When we are evaluating a seed investment, we are not buying a known cash flow stream. We are buying a set of options — the option to participate in Series A, to support a pivot, to observe adjacent markets that did not exist at the time of investment. The frameworks actuaries use for pricing embedded options in insurance contracts (surrender options, extension options, reinstatement provisions in reinsurance) translate surprisingly directly to the option-pricing logic of seed investing.

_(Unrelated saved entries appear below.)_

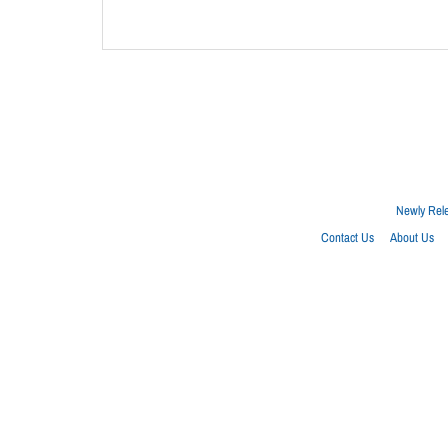
Newly Rel
Contact Us
About Us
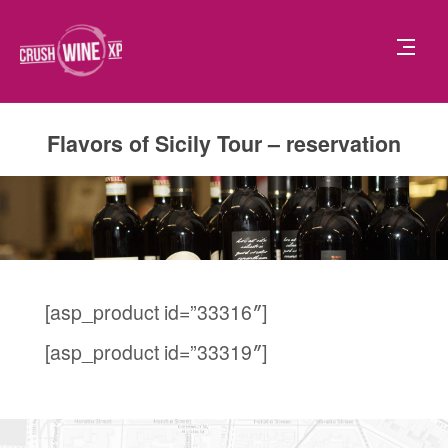
Flavors of Sicily Tour – reservation
[asp_product id=”33316″]
[asp_product id=”33319″]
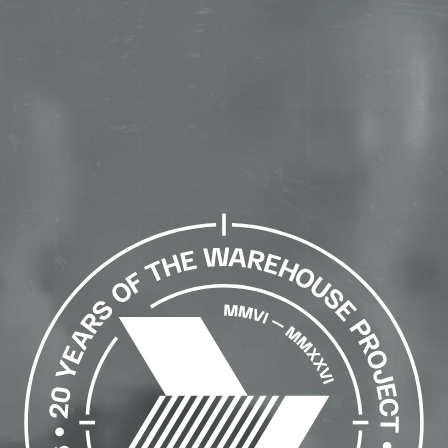
The
Warehouse
Project
-
Home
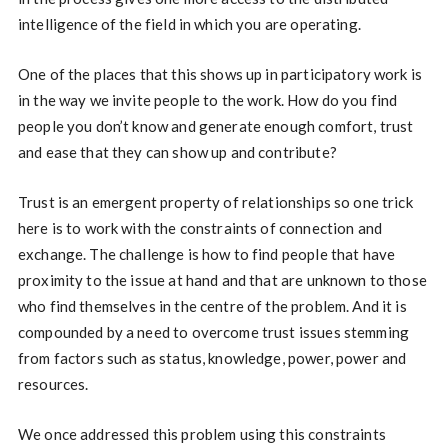
intelligence of the field in which you are operating.
One of the places that this shows up in participatory work is
in the way we invite people to the work. How do you find
people you don’t know and generate enough comfort, trust
and ease that they can show up and contribute?
Trust is an emergent property of relationships so one trick
here is to work with the constraints of connection and
exchange. The challenge is how to find people that have
proximity to the issue at hand and that are unknown to those
who find themselves in the centre of the problem. And it is
compounded by a need to overcome trust issues stemming
from factors such as status, knowledge, power, power and
resources.
We once addressed this problem using this constraints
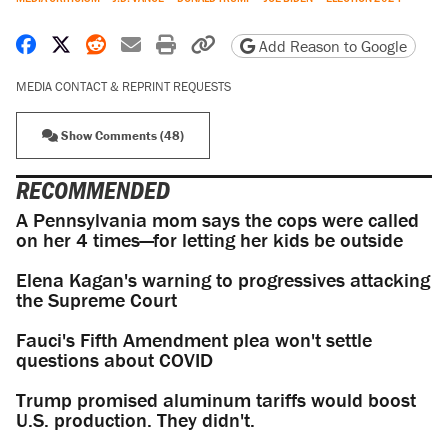
Share on Facebook
Share on X
Share on Reddit
Share by email
Print friendly version
Copy page URL
Add Reason to Google
MEDIA CONTACT & REPRINT REQUESTS
Show Comments (48)
RECOMMENDED
A Pennsylvania mom says the cops were called
on her 4 times—for letting her kids be outside
Elena Kagan's warning to progressives attacking
the Supreme Court
Fauci's Fifth Amendment plea won't settle
questions about COVID
Trump promised aluminum tariffs would boost
U.S. production. They didn't.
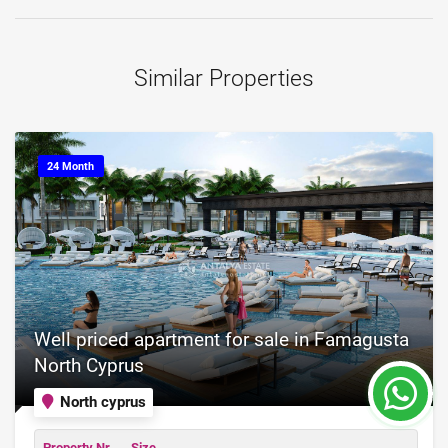
Similar Properties
24 Month
Well priced apartment for sale in Famagusta
North Cyprus
North cyprus
Property Nr.
Size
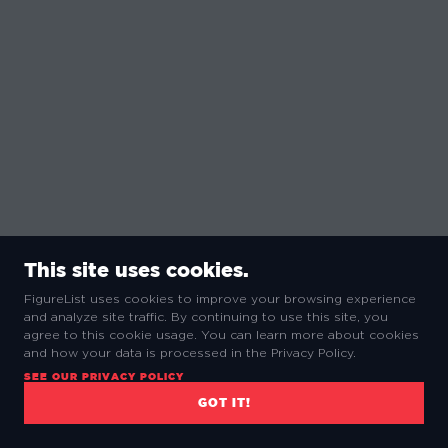
This site uses cookies.
FigureList uses cookies to improve your browsing experience
and analyze site traffic. By continuing to use this site, you
agree to this cookie usage. You can learn more about cookies
and how your data is processed in the Privacy Policy.
SEE OUR PRIVACY POLICY
GOT IT!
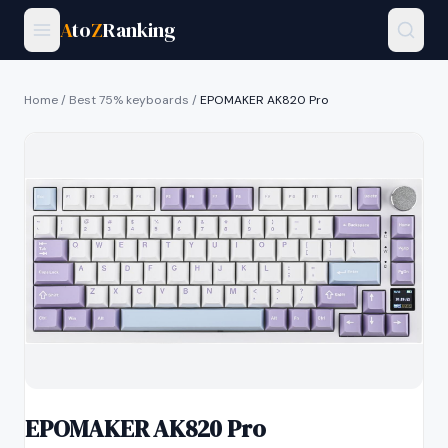
A
to
Z
Ranking
Home
/
Best 75% keyboards
/
EPOMAKER AK820 Pro
EPOMAKER AK820 Pro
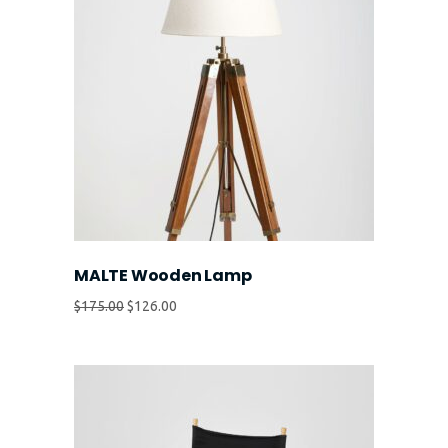
MALTE Wooden Lamp
$
175.00
$
126.00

Specifically: we are never paying for the expected outcome of the current product. We are paying for the distribution of outcomes across all plausible futures of this team operating in this space. The math is not precise — the inputs are far too uncertain for that. But the mental model is correct. And I think it makes me a more patient investor than some peers, because I am not anchored to a single trajectory.
Where the Actuarial Mindset Has to Be Unlearned
This is worth saying clearly, because the actuarial frame is not always an advantage.
Actuaries are trained to be conservative. We are paid to not be wrong on the downside. The profession's entire incentive structure rewards underestimating exposure rather than overestimating opportunity. The bias is structural. Every pricing model I built in my reinsurance years was built to hold reserve adequacy, not to capture upside.
Venture capital requires the exact opposite. The return distribution is so skewed that excessive caution about downside — declining the investment in a team that turns out to be an outlier — is the most expensive error you can make. We are not saying the actuarial habit of extreme caution is wrong in insurance contexts. We are saying it is genuinely harmful if applied unchanged to seed-stage investing decisions.
I learned this through the first fund. We passed on three investments in 2020 that we had scored as "technically sound but founder maturity concerns." Two of those companies went on to raise Series B rounds at valuations that would have represented 18–22x on our seed entry. The caution was real. The cost was real. We recalibrated.
What This Means for How We Evaluate Teams
The mathematical heritage gives us a specific lens when we sit across from a founding team: we are not evaluating whether they have the right answer. We are evaluating whether they have the right epistemic relationship with uncertainty. Do they know where their model is confident and where it is extrapolating? Do they have a theory about what will break, or only about what will work? Can they tell us where the data is thick and where it is thin?
A team that can answer those questions at seed stage — before they have production data, before they have their first carrier partnership, before they know what FNOL-to-payment conversion rate they can actually achieve — that team has the intellectual architecture to build something durable in insurance.
That is what the actuarial background lets me evaluate. Not the model. The thinking behind the model.
The best seed rounds we have done at Morildsen share a pattern: the founders understood what they did not know before we pointed it out. That is not a common thing. The mathematical heritage helps us find it.